***** Provided data *****
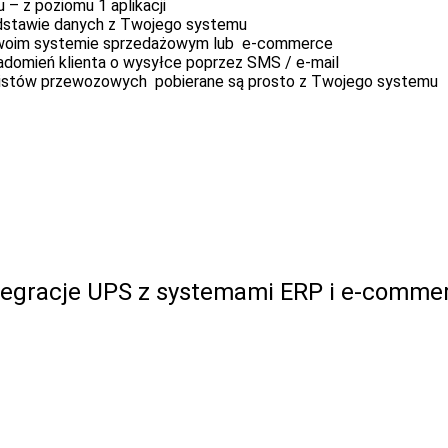
​– z poziomu​ 1 aplikacji
dstawie danych z Twojego systemu
w Twoim systemie sprzedażowym lub e-commerce
domień klienta o wysyłce poprzez SMS / e-mail
 listów przewozowych pobierane są prosto z Twojego systemu
tegracje UPS z systemami ERP i e-comme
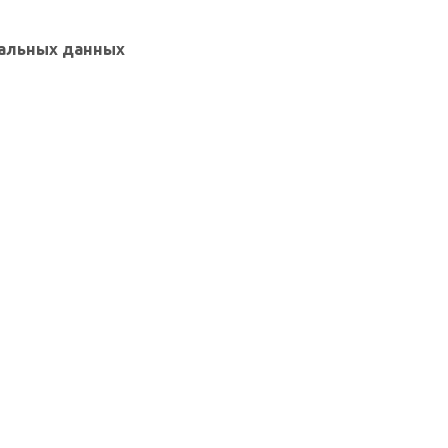
нальных данных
*****
Return the text read from each of the items above, line for line and unchanged, leaving out the pictures.

​– z poziomu​ 1 aplikacji
dstawie danych z Twojego systemu
w Twoim systemie sprzedażowym lub e-commerce
domień klienta o wysyłce poprzez SMS / e-mail
 listów przewozowych pobierane są prosto z Twojego systemu
tegracje UPS z systemami ERP i e-comme
нальных данных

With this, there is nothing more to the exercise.